In recent years, the federal estate and gift tax exemptions have been steadily increasing.  The Tax Cuts and Jobs Act of 2017 supercharged this trend and essentially doubled the exemptions.  Now, a married couple can shelter more than $22 million from the federal estate tax. 

But, under the new law, the estate tax changes are only temporary.  The changes are scheduled to expire in 2026.

Many people will now need to revisit their estate plan to change the focus from estate tax planning to reducing income taxes.  For others with more wealth, this presents a planning opportunity to take advantage of the increased exemptions.

In 2017, the estate and gift tax exemptions were $5.49 million per person.  In 2018, under the new law, the exemptions are now $11.18 million.  In future years, these exemptions are indexed for inflation.  Similar changes were made to the generation-skipping transfer tax exemption.

With inflation indexing, the gift tax annual exclusion is also increasing.  It goes from $14,000 to $15,000 per year, per donee.

Many other components of the estate and gift tax did not change:

  • Despite early discussions to the contrary, the step-up in basis of appreciated property at death remains.  Importantly, this allows heirs to avoid or reduce capital gains tax for appreciated assets.
  • Tax-free gifts can be made for educational or medical expenses, when paid directly to the educational organization or medical provider.
  • Business interest valuation discounts for lack of control and lack of marketability are still available.
  • Trust planning techniques - such as charitable remainder trusts, charitable lead trusts, life insurance trusts, gift trusts, qualified personal residence trusts (QPRTs), grantor retained annuity trusts (GRATs), and dynasty trusts – all remain viable.

For those with estates over the new exemption threshold, estate tax planning is still prudent.  Because the new law is slated to expire, those with estates over the old law exemption should continue to monitor and plan for the estate tax. 

All of the trust planning techniques above are strategies for those families to consider.  The sooner these strategies are implemented, the more effective they will be by reducing the estate value over time and transferring future asset appreciation to the next generation.

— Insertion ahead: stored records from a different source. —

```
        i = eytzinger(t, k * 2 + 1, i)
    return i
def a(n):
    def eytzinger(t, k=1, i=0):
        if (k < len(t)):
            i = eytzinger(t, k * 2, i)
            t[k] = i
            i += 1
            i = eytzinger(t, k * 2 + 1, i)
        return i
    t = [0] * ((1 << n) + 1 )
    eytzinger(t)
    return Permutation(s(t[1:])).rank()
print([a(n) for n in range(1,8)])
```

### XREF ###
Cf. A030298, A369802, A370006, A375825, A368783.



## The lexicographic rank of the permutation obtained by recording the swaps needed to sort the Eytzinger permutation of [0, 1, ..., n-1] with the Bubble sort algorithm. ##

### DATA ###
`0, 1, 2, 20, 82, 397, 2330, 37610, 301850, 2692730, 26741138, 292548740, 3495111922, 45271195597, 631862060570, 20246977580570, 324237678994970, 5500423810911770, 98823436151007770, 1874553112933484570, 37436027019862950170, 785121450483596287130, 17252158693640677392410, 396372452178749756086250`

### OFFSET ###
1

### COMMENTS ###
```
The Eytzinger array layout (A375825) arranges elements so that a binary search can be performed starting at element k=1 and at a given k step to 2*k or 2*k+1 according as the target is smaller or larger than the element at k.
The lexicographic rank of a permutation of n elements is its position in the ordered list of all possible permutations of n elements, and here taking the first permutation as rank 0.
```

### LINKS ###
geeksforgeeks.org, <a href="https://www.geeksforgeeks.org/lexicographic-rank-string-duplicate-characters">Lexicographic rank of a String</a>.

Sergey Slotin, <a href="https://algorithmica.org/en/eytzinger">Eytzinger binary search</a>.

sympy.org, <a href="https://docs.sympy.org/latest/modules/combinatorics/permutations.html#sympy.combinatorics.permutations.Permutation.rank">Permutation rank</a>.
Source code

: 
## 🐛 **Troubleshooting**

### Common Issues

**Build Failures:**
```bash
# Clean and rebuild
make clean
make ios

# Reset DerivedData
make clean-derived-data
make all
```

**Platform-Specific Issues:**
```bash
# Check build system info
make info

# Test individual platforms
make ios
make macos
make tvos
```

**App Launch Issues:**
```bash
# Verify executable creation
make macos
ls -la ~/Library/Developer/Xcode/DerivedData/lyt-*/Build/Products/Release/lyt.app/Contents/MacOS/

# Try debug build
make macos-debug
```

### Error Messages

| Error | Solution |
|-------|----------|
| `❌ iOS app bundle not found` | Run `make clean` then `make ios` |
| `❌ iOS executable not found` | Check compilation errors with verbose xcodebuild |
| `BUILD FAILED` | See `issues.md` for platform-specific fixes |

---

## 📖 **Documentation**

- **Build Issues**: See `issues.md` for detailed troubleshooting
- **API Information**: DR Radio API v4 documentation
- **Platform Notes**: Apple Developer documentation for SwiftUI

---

Taxpayers can also lock in the increased exemption amounts by making current gifts.  In 2018, an individual with a large enough estate can make gifts totaling $11.18 million without having to pay any gift tax.  Depending on the tax basis of such assets, it may make sense to do such gifting now before the tax law expires and the exemptions are essentially cut in half.

For married couples, a surviving spouse can use a deceased spouse’s unused exemption through a process called portability.  If one spouse dies during 2018-2025, when the exemptions are doubled, the surviving spouse will want to take steps to ensure that he or she benefits from the deceased spouse’s unused exemption.  This is done by making a timely deceased spouse’s unused exemption (“DSUE”) election on the deceased spouse’s estate tax return.

Of course, most families will not owe estate taxes.  According to the Wall Street Journal and the Tax Policy Center about 1,700 estates are expected to owe estate tax this year out of an expected 2.7 million deaths.  However, planning still remains important for many reasons.  First and foremost, a well-thought-out estate plan is necessary to ensure that a decedent’s assets pass as intended with efficiency and protections for the next generation.  A comprehensive estate plan selects important fiduciaries such as guardians, executors and trustees.  Planning also provides for confidentiality, investment guidance and asset protection.

These families will also want to review their existing plans to remove estate tax provisions from a bygone era.  Many old plans will have formula clauses for credit shelter trusts and marital trusts.  In many cases, those formulas are now obsolete and may cause inadvertent results.  Additionally, income tax planning takes on a heightened importance.  Existing plans should be reexamined to ensure that heirs receive the benefits of stepped-up basis whenever possible.